• WHAT THE TASK REQUIRES: Take the lines of the data below from the very first through the line containing "18 126 3900" and output them exactly, pictures excluded.
:::
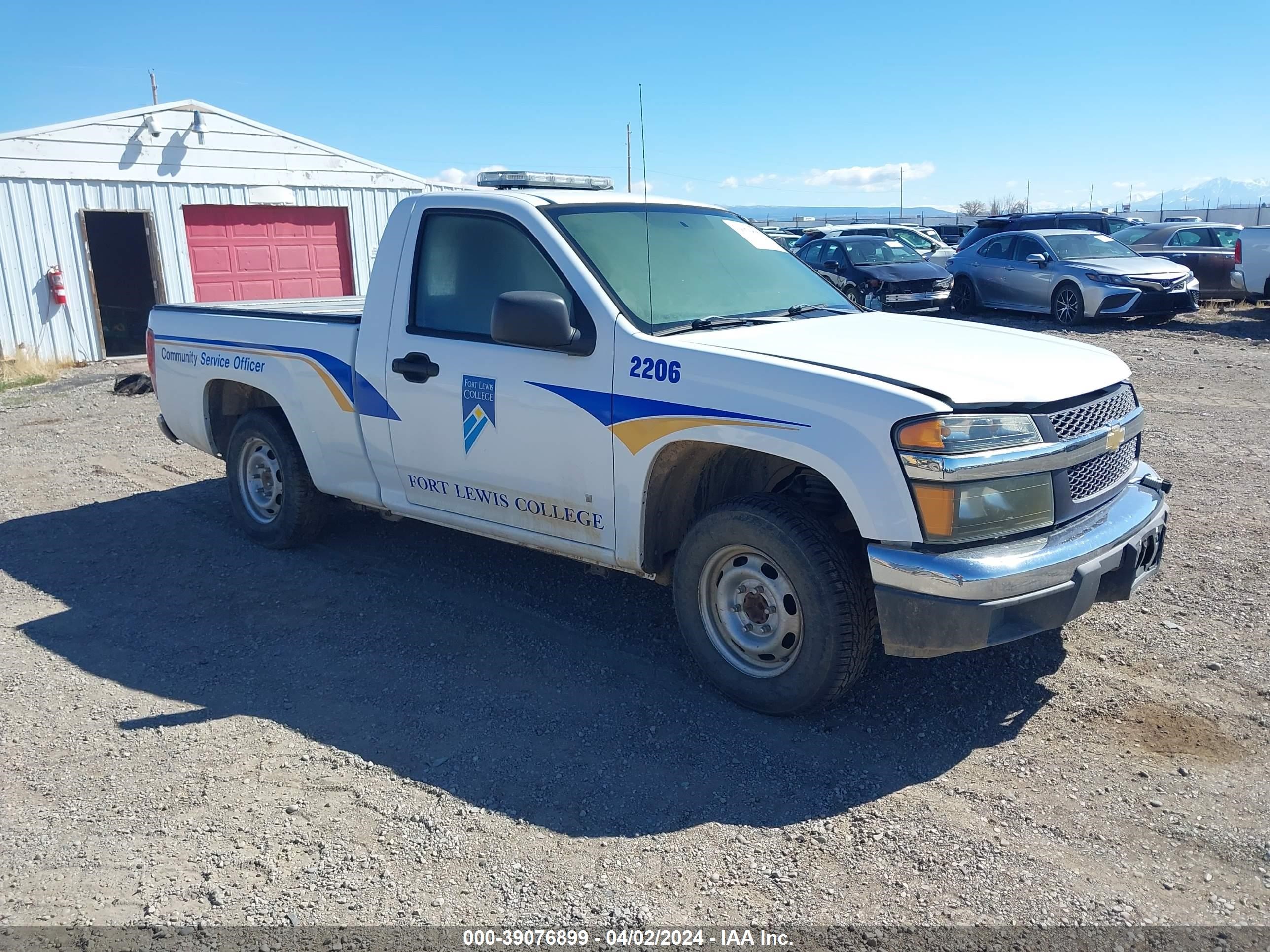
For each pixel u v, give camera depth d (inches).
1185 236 711.7
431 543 236.7
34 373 525.0
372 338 195.9
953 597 132.1
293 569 223.3
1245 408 354.9
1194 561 209.9
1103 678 162.9
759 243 203.5
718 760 142.8
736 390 146.0
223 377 233.6
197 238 629.3
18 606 207.5
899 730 150.0
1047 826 125.4
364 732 153.4
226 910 113.5
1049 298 603.5
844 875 117.3
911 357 150.7
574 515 169.8
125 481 304.3
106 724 156.9
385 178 712.4
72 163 572.7
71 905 115.0
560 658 176.2
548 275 169.6
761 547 147.0
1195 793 131.3
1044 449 139.5
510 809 132.5
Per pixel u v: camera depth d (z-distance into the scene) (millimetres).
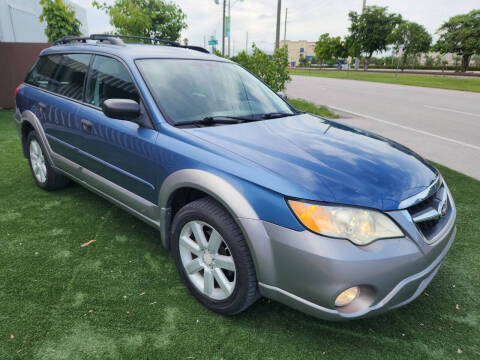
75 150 3039
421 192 1876
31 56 9023
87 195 3748
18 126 3900
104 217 3256
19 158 4973
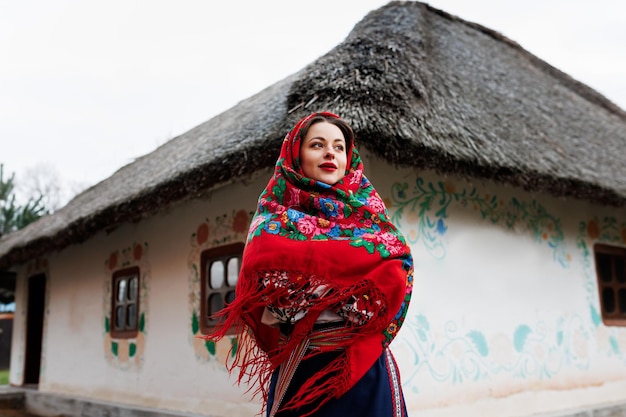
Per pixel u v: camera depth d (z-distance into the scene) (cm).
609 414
:::
• SOLUTION BELOW:
For each pixel u v, give camera depth d (inches).
1185 236 711.7
431 543 236.7
34 373 525.0
372 338 195.9
953 597 132.1
293 569 223.3
1245 408 354.9
1194 561 209.9
1103 678 162.9
759 243 203.5
718 760 142.8
736 390 146.0
223 377 233.6
197 238 629.3
18 606 207.5
899 730 150.0
1047 826 125.4
364 732 153.4
226 910 113.5
1049 298 603.5
844 875 117.3
911 357 150.7
574 515 169.8
125 481 304.3
106 724 156.9
385 178 712.4
72 163 572.7
71 905 115.0
560 658 176.2
548 275 169.6
761 547 147.0
1195 793 131.3
1044 449 139.5
510 809 132.5
Per pixel u v: camera depth d (z-distance into the scene) (millimetres).
75 150 3039
421 192 1876
31 56 9023
87 195 3748
18 126 3900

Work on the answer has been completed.